Department of Homeland Security a Bureaucratic Behemoth After Eight Years
Sec. Napolitano touts process on the anniversary as GOP eyes agency for cuts.
WASHINGTON, March 1, 2011 -- Eight years ago today the George W. Bush administration completed the largest reorganization and expansion of the federal government since the Cold War with the creation of the Department of Homeland Security.
The move combined 22 disparate federal agencies, from the Federal Emergency Management Agency (FEMA) to the U.S. Secret Service, under a new Cabinet-level office at the White House with a starting budget of $37 billion -- a 90 percent increase in homeland security spending over the year before.
But what began as a small operation, coordinated from inside the White House by first Homeland Security Secretary Tom Ridge, has grown to a bureaucratic behemoth, with the second-largest combined workforce behind the Department of Defense and a budget of $57 billion requested for fiscal year 2012.

**QUESTIONS TO ANSWER:**
- 1) Do these statements agree with the Homeland Security article? For each, answer yes or no and quote the words of the article that decide it.
(a) The Department of Homeland Security brought 22 federal agencies together.
(b) The department's starting budget was $57 billion.
(c) Tom Ridge was the first Homeland Security Secretary.
- 2) Write the next paragraph of the Homeland Security article, picking up after its last sentence.
The material has no connection to the text.

**DATA PROVIDED:**
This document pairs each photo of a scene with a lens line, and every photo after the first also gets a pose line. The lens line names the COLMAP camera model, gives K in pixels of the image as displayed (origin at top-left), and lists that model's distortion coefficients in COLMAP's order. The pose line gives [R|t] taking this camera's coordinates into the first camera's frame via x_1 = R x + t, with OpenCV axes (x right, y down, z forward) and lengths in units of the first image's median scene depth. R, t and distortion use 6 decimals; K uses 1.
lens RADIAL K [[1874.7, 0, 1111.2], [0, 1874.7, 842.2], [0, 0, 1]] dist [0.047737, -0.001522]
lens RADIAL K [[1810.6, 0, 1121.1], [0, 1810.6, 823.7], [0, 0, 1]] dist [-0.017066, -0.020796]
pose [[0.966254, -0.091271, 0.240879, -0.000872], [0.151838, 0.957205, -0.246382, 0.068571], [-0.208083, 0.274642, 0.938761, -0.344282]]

**PER-TASK OUTPUTS:**
- 1)
(a) Yes: "The move combined 22 disparate federal agencies"
(b) No: "a starting budget of $37 billion"
(c) Yes: "first Homeland Security Secretary Tom Ridge"

- 2)
DHS now leads the effort to prevent and disrupt terror attacks, screen airline passengers and cargo across the country, combat the sex trafficking of children, and patrol the borders and cyberspace, among many other duties.
Officials say despite the broad range of responsibilities and steep start up costs, the agency's work is paying off and getting more efficient every day.
"Our nation is more secure than it was two years ago, and more secure than when DHS was founded," Secretary Janet Napolitano wrote in a blog post to mark the anniversary. "Nonetheless, our work never stops."
Napolitano has heralded recent improvements in administrative efficiency, saving taxpayers close to $1 billion, and reduced reliance on outside contractors by 11 percent, or $420 million.
"There are a lot of things that have evolved," former Homeland Security Secretary Tom Ridge said today, reflecting on the operations of the agency he helped created. "We were building this agency at the same time we were trying to set up the mechanisms to make us more secure."
But some Republicans say the Department of Homeland Security, whose budget has steadily risen each of the last eight years, has not done enough to reign in costs and curb its incremental growth. And they say now is the time to make cuts at the agency for the first time in its history.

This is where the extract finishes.